▸ **DATA SHOWN**

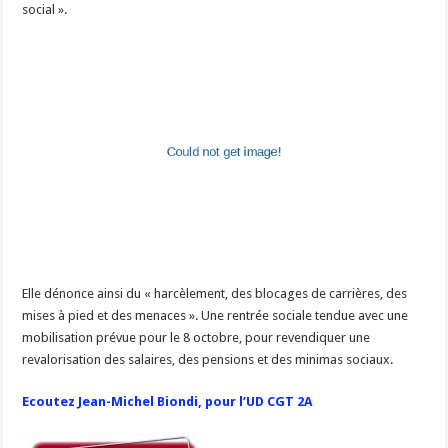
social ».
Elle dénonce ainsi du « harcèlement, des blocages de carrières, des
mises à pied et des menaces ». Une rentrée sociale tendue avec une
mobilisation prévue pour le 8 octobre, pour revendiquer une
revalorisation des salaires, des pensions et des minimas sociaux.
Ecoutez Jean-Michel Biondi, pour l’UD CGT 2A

==

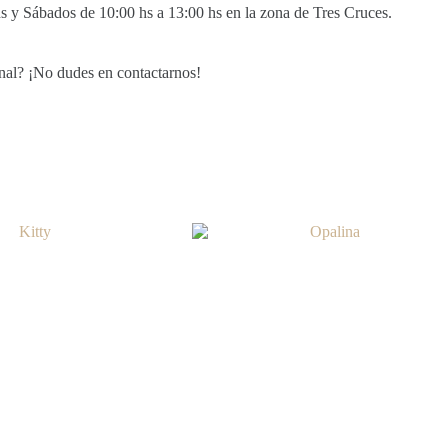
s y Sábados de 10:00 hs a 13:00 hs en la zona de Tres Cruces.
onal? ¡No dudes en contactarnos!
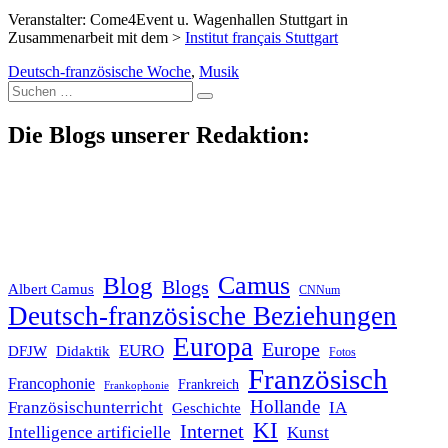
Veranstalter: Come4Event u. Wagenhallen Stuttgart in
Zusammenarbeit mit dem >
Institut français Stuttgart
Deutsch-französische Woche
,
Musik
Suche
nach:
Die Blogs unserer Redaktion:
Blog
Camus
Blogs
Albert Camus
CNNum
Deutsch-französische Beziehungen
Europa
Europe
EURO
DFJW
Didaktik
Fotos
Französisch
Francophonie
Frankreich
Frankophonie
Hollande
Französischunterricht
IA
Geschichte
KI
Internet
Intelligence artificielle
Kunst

==

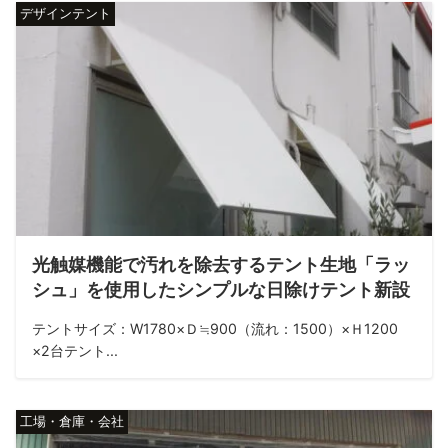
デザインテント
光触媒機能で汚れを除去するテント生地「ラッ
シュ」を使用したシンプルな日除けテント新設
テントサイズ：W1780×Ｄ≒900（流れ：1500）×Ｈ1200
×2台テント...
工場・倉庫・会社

▸ **WORK TO COMPLETE**
Return each line of the listing above that contains the string "Stuttgart".

▸ **WRITTEN RESPONSE**
Veranstalter: Come4Event u. Wagenhallen Stuttgart in
Institut français Stuttgart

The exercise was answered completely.